One thing that is very problematic with digital photography is monitor calibration and having a consistent setup (screen brightness/room brightness). This is problematic because if you do not have those right, it can significantly affect your images and editing. 

This is a gamma test image.

Very few monitors can display such an image without any banding. Even my MBPr shows some slight banding in the darker grey areas after hardware calibration. This is a problem because if the image is edited to remove the banding, then a print made from the image will have less tonality than it could. But if it is not edited to remove the banding, then the display on screen will look worse than it could. There's no easy answer here.

If the image shows heavy banding on your monitor I would suggest you invest in a hardware calibrator. Actually, a good hardware calibration setup is something I think every serious photographer should have. My personal favorites are (2015) the ColorEyes Display Pro or the Spyder5 Pro. If you do a lot of your own printing you might consider a more advanced system such as the X-rite i1 Photo Pro... but it costs a whole lot more and you really need to know what you are doing to get the most out of it. And if you don't want to get very involved with calibration, then an earlier/cheaper setup can work equally well (i.e. Spyder4).

But this article isn't about advanced calibration, it's about setting up LightRoom in order to monitor your calibration. So, if you do see heavy banding in the image above, I suggest you start with changing your monitor's gamma setting by .1 increments until you get the best results; but don't shift too far from 2.2 as you will be sacrificing a lot at either end of the scale.

Once you have your monitor calibrated/adjusted as well as you can it's time to set up lightroom. Download this test image to your computer (right click>save image).

 

Now you're going to set LR up to use the image as a custom identity plate. Under the Lightroom menu select "identity plate setup."

And in the popup dialogue select "use a graphical identity plate" and then select "locate file." Locate the image and select ok. 

Now the test image will be displayed in the upper left of the Lightroom interface and it will always be visible. If the black at either end stands out from the Lightroom interface background (black) then your monitor is too bright or the room lighting is too dark. If more than the very ends of the test image start to blend into the background, then your monitor is too dark or the room lighting is too light (room lighting affects the perceived brightness/contrast of the display).
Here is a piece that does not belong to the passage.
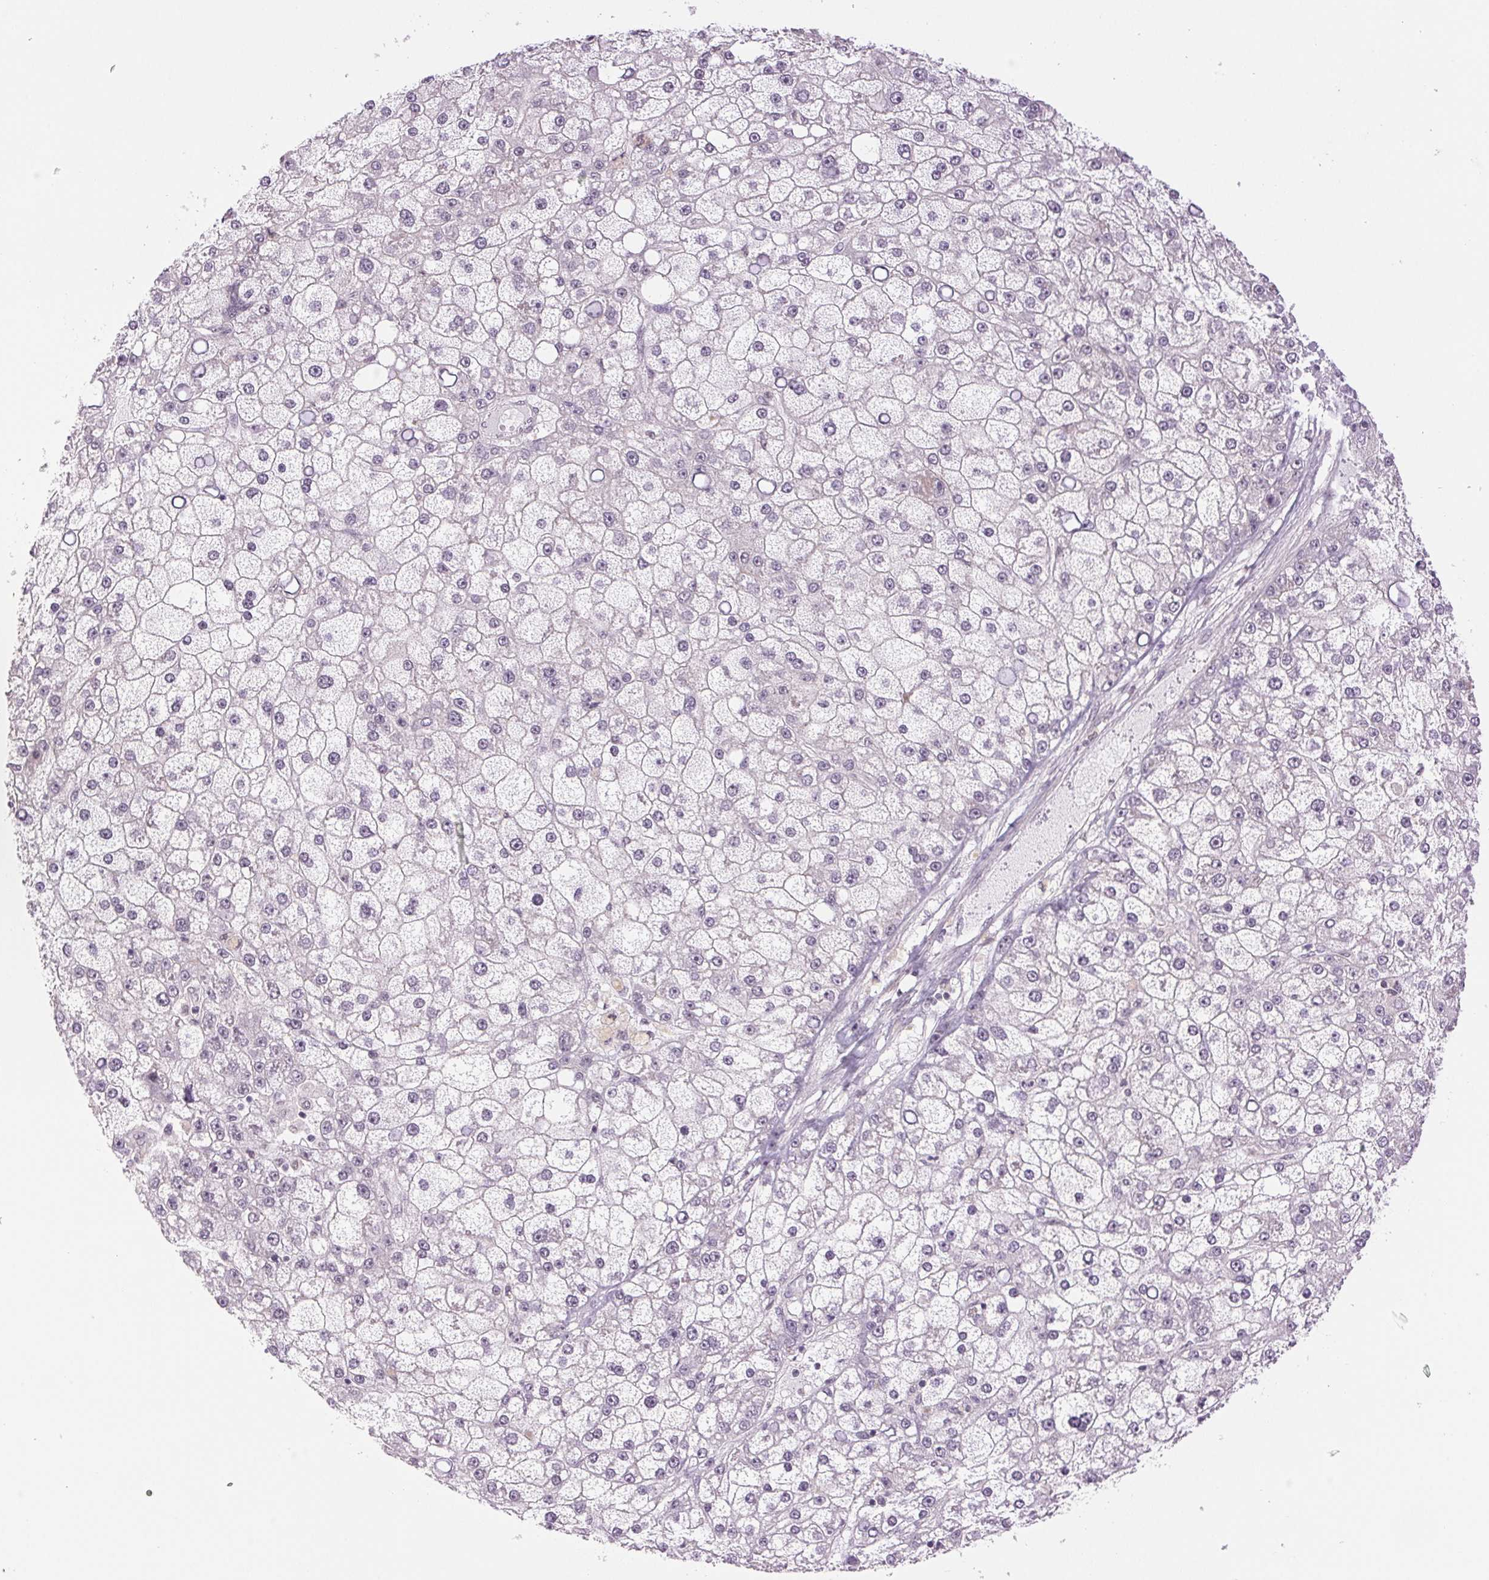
{"staining": {"intensity": "negative", "quantity": "none", "location": "none"}, "tissue": "liver cancer", "cell_type": "Tumor cells", "image_type": "cancer", "snomed": [{"axis": "morphology", "description": "Carcinoma, Hepatocellular, NOS"}, {"axis": "topography", "description": "Liver"}], "caption": "DAB (3,3'-diaminobenzidine) immunohistochemical staining of human hepatocellular carcinoma (liver) shows no significant expression in tumor cells.", "gene": "RPRD1B", "patient": {"sex": "male", "age": 67}}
And if the image starts to show more banding than before, then your gamma/calibration has shifted and it's time to re-do it.
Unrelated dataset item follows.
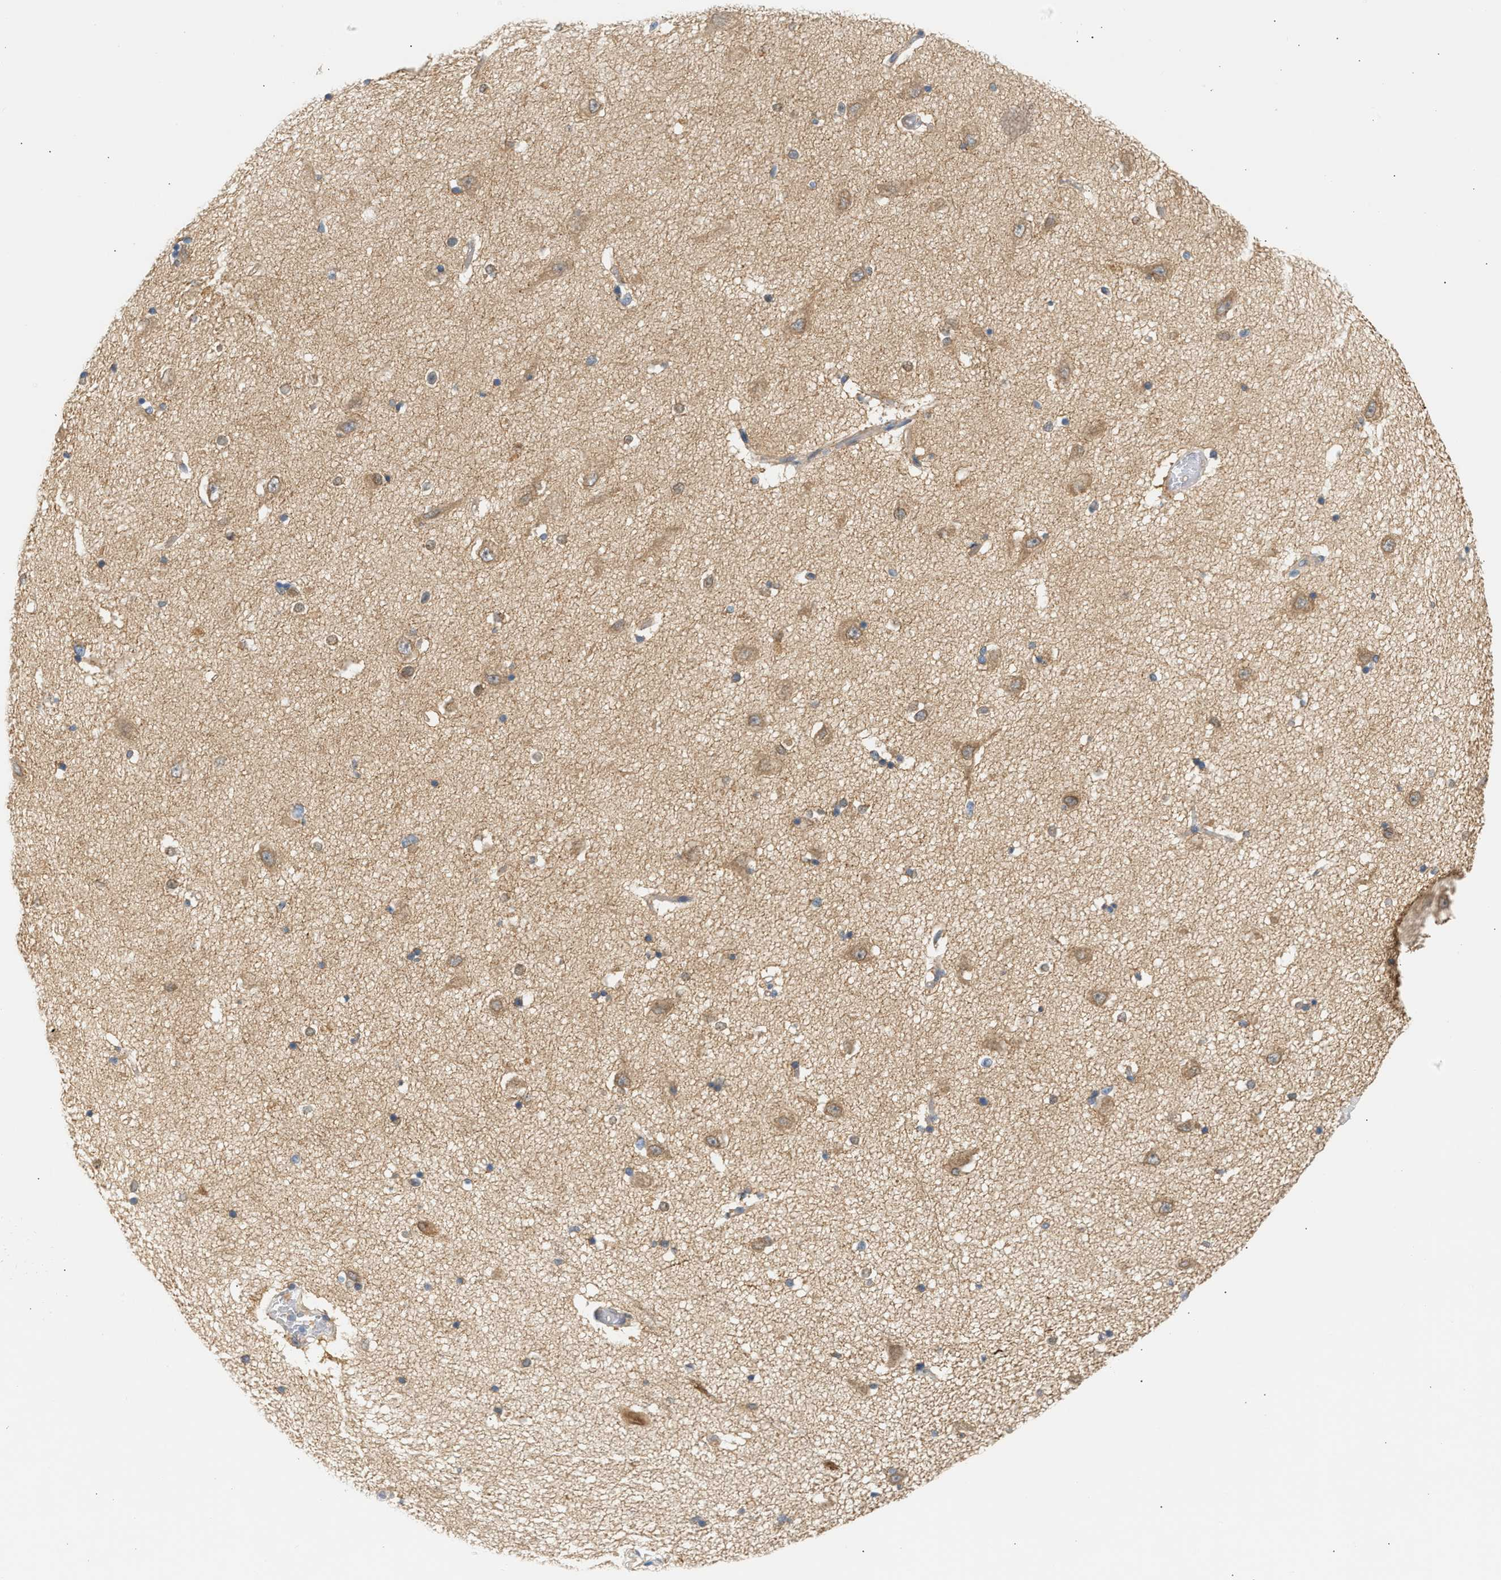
{"staining": {"intensity": "moderate", "quantity": ">75%", "location": "cytoplasmic/membranous"}, "tissue": "hippocampus", "cell_type": "Glial cells", "image_type": "normal", "snomed": [{"axis": "morphology", "description": "Normal tissue, NOS"}, {"axis": "topography", "description": "Hippocampus"}], "caption": "Immunohistochemistry of unremarkable hippocampus reveals medium levels of moderate cytoplasmic/membranous positivity in approximately >75% of glial cells. (brown staining indicates protein expression, while blue staining denotes nuclei).", "gene": "PAFAH1B1", "patient": {"sex": "male", "age": 45}}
A quick glance at the test strip when you open Lightroom will let you know what the situation is and your edits should be as good/consistent as possible!

BTW, Lightroom will have copied the test image into it's own file system... you can delete the original if desired.

Note that the image below and in the screen capture above is of a different test image which is more suited to monitoring the brightness of your screen relative to the ambient levels, and it is the one I am using currently. Along the top are alternating black and dark grey squares (luminance values of 0 and 4 respectively). The black squares will blend into the LR interface but you should be able to just barely distinguish the dark squares, if the dark grey squares are easy to see then your monitor is too bright. You should be able to distinguish between all of the shades along the bottom row (except black). And the white square should be about as bright as a piece of bright white paper in the same lighting (maybe a touch brighter). Many people do not have great control of the ambient lighting conditions and have trouble judging screen brightness. If you are one of them, then you might prefer to use this image instead.